+++ 本文抜粋
さてさて。年明けからスタートした「ふつテクPsAi」ですが、ここ2週間ほど更新がストップしておりまして……。

https://www.youtube.com/playlist?list=PL7LtdGFp5DwQefMEY17m-NFWV6FAGNYnI


というのも、次からのテーマを「カラー」にしてしまったせいで、調べても調べても話がまとまらない……という沼に陥っていました。





ここでは「カラーマネジメント」に必要となる知識を説明するつもりで、「RGBとCMYKの違い」「カラープロファイル」「アプリケーションのカラー設定」などを、専門家でなくてもわかるようにまとめたいなと思っています。

じつはわたし、ウェブ業界にくる前に、スキャナーやプリンタを扱うメーカーのインストラクターをしていました。

担当していた「スキャナープロフェッショナルコース」という授業では、「スキャナーから取り込んだデータをパソコンで加工し、思い通りにプリントアウトする」ために必要な機器の扱い方やソフトの設定を学ぶのですが、そこで必要になるのが「カラーマネジメント」だったのです。

とはいえ、2000年頃の昔話なので、いまでは状況ががらりと変わってきました。

デジタルカメラの普及にともなって、デジタルカメラから直接データを取り込むようになったり、ブラウン管のディスプレーから高解像度な液晶ディスプレーへと変わったりと、入出力機器が変わったぶん、カラーマネジメントの様子も変わってきました。

印刷をしないウェブ制作においても、グラフィックを制作するにあたって「カラーマネジメント」の知識は必須だと考えています。

今回は、カラーマネジメントってどういうこと? というのを調べた資料を見つつ、まとめてみようと思います。

●色と色が違うってどういうこと?

目の前にふたつの色があって、その色の違いを説明してくださいとなったとき、あなたはどんなふうに話しますか?

色の違いは、「色相(色合い)」「明度(明るさ)」「彩度(あざやかさ)」の3つの要素で説明できます。

【色合い、明るさ、あざやかさ。色の世界は、3つの要素の組み合わせ】
https://www.konicaminolta.jp/instruments/knowledge/color/section1/06.html


ただし、見たときの室内環境や人の主観によって差異がでるため、絶対的な指標が必要となります。そこで使われるのが「測色(そくしょく)」です。

測色計という機械を使って物質の色を計って数値化し、色差(しきさ)を正確に割り出すことができます。

【色相、明度、彩度に目盛りをつけると、色のモノサシ(数値化)ができます】
https://www.konicaminolta.jp/instruments/knowledge/color/section2/01.html


測色計では、「L*a*b*色空間(エル・エー・ビーいろくうかん)」という単位を用いて数値化を行っています。

【色彩測定について-濃度計のツボ】
https://www.konicaminolta.jp/instruments/knowledge/fluorescence_point/colorimetry/index.html


L*a*b*色空間は、L*(色の明度。黒←→白)/a*(緑←→赤)/b*(青←→黄)の3次元で色域(いろいき・色の範囲)を表します。
++++++
+++ データ一覧
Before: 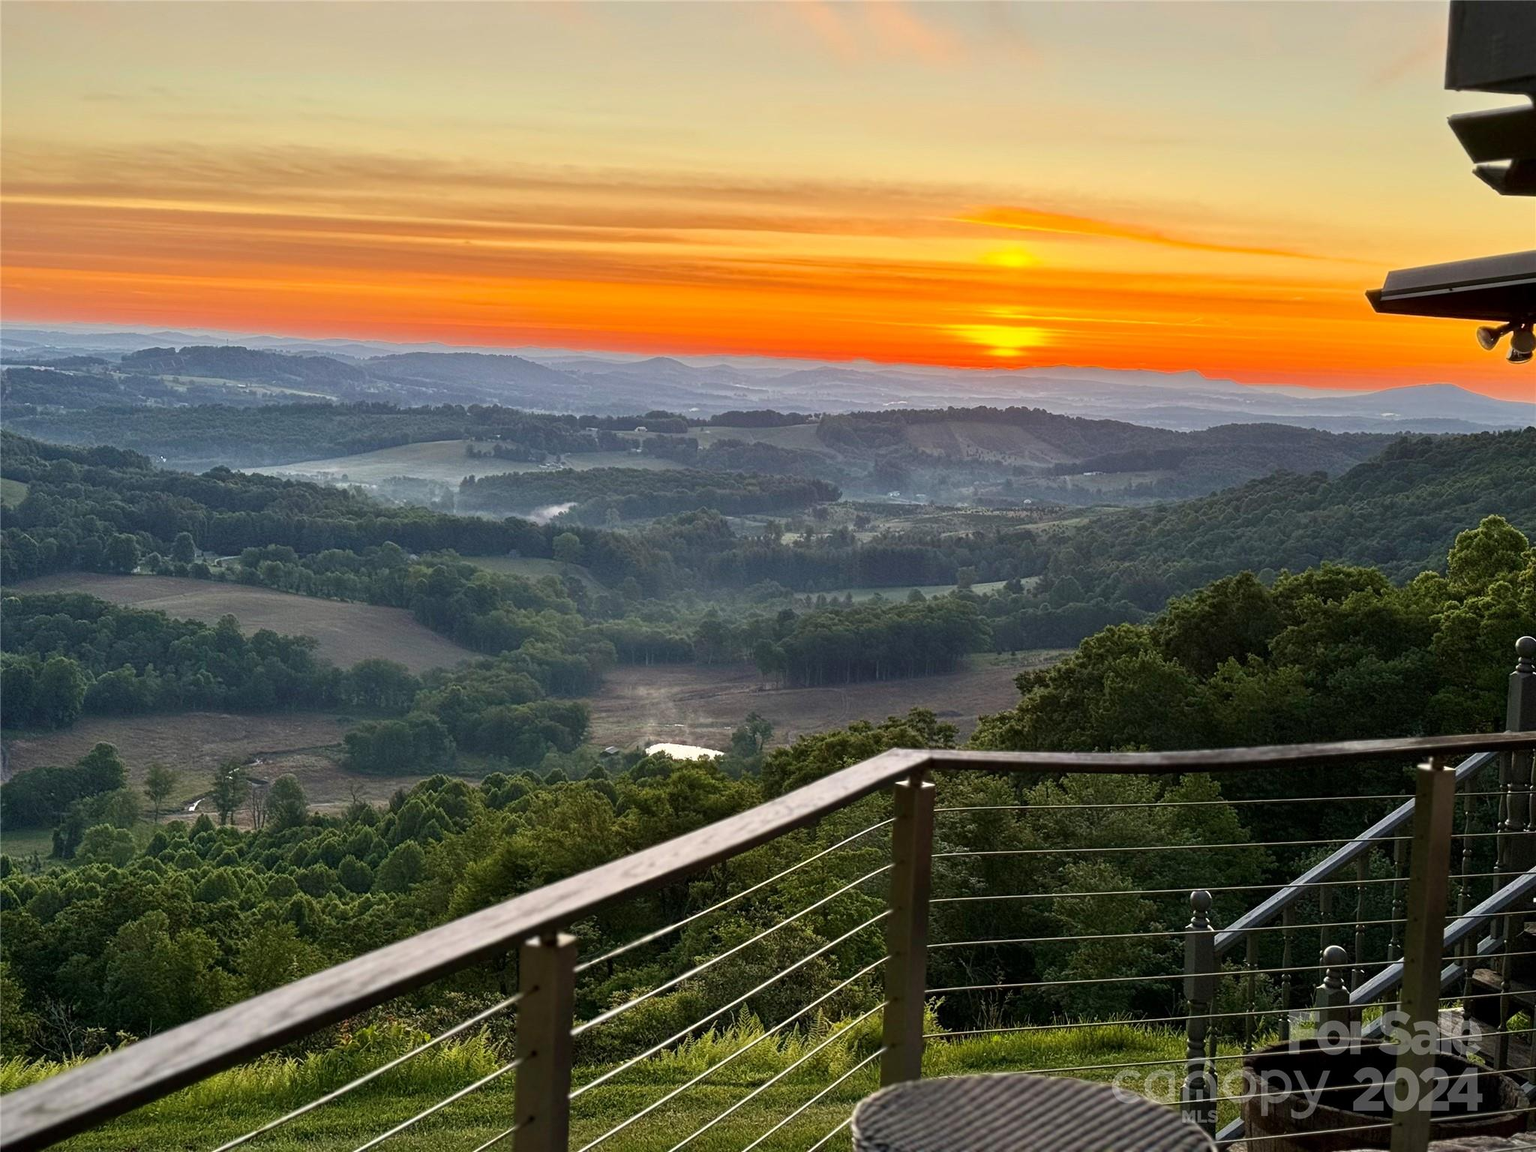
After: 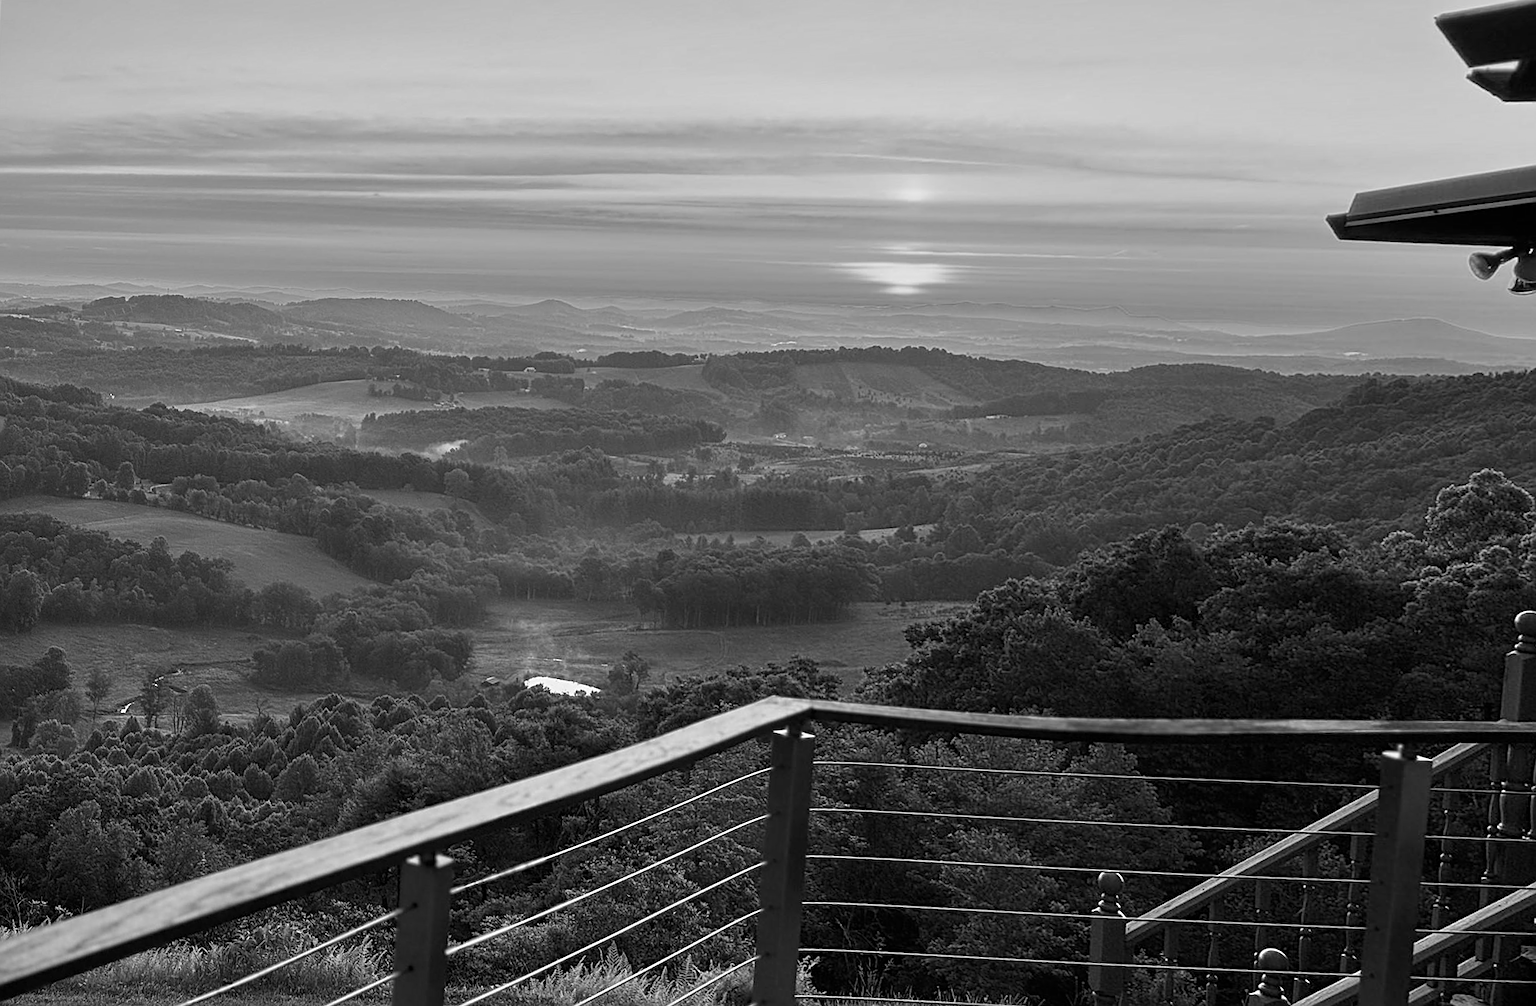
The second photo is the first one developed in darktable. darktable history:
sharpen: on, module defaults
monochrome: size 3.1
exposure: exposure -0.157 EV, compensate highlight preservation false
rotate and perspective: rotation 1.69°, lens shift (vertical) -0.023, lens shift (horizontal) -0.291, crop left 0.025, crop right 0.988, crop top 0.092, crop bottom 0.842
++++++
+++ データ一覧
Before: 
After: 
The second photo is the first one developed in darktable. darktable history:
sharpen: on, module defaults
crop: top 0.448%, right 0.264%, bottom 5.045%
++++++
+++ データ一覧
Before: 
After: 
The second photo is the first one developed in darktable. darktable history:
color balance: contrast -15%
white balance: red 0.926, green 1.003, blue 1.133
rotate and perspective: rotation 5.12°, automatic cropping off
++++++
課題:
1: カラーマネジメントの本文抜粋を、「とはいえ、2000年頃の昔話なので、いまでは状況ががらりと変わってきました。」を含む箇所から書き写し、「たはどんなふうに話しますか?」のあとで止めてください。その際、「カラーマネジメント」はすべて「色管理」と呼び替えること。
2: カラーマネジメントの本文抜粋のうち、「デジタルカメラの普及にともなって」で始まる段落を、要点を残したまま箇条書きにまとめてください。
3: カラーマネジメントの本文抜粋を、最後の文のあとから引き継いで書き進めてください。

解答例:
1:
とはいえ、2000年頃の昔話なので、いまでは状況ががらりと変わってきました。

デジタルカメラの普及にともなって、デジタルカメラから直接データを取り込むようになったり、ブラウン管のディスプレーから高解像度な液晶ディスプレーへと変わったりと、入出力機器が変わったぶん、色管理の様子も変わってきました。

印刷をしないウェブ制作においても、グラフィックを制作するにあたって「色管理」の知識は必須だと考えています。

今回は、色管理ってどういうこと? というのを調べた資料を見つつ、まとめてみようと思います。

●色と色が違うってどういうこと?

目の前にふたつの色があって、その色の違いを説明してくださいとなったとき、あなたはどんなふうに話しますか?

2:
- デジタルカメラから直接データを取り込むようになった
- ブラウン管のディスプレーから高解像度な液晶ディスプレーへ変わった
- 入出力機器が変わったぶん、カラーマネジメントの様子も変わった

3:
例えば「紅海老茶色(L*:32.154/a*:33.919/b*:19.398)」と「柿色(L*:58.757/a*:44.983/b*:39.69)」を比較すると「紅海老茶色は柿色よりもL*値が小さいので暗く、a*値とb*値も小さいので緑味・青味が強い」と言えます。

【柿色(かきいろ)の色見本】
https://www.color-sample.com/colors/47/


【紅海老茶(べにえびちゃ)の色見本】
https://www.color-sample.com/colors/90/


L*a*b*色空間は、自然界にある色を広くカバーするために、人間の目で見える色域よりも広く、大部分の色が架空の存在(自然界に存在しない理論上の色)です。また、特定のデバイスや環境に依存しない絶対的な色空間です。

●色空間の種類あれこれ

色空間(カラースペース)とは、色を座標で指定できる色の空間で、色を定量的に表すために定義されています。色空間が表現できる色の範囲を色域(いろいき)と呼びます。

L*a*b*色空間をはじめとして、さまざまな種類の色空間が存在します。

L*a*b*色空間がもっとも広い色域を持っていて、それ以外の色空間は狭くなります。絵画や美術品、デジタルデータ、印刷物と、用途に合わせた色空間が定義されています。

▼色空間 - Wikipedia
https://ja.wikipedia.org/wiki/%E8%89%B2%E7%A9%BA%E9%96%93


★マンセル表色系(マンセル・カラー・システム):

マンセル表色系では、色相(Hue)・明度(Value)・彩度(Chroma)を用いて
色を表します。

1905年に発表された色を数値化するためのシステムで、美術やデザインの分野でよく用いられています。JIS標準色票(JIS Z 8721[三属性による色の表示方法])にも採用されています。

学生の頃、美術室においてあったり、美術の教科書に写真が載っていたりしたのが「マンセルの立方体」で、縦軸が「明度(Value)」、円周に「色相(Hue)」が配置され、横軸で「彩度(Chroma)」を表した立体の色見本表です。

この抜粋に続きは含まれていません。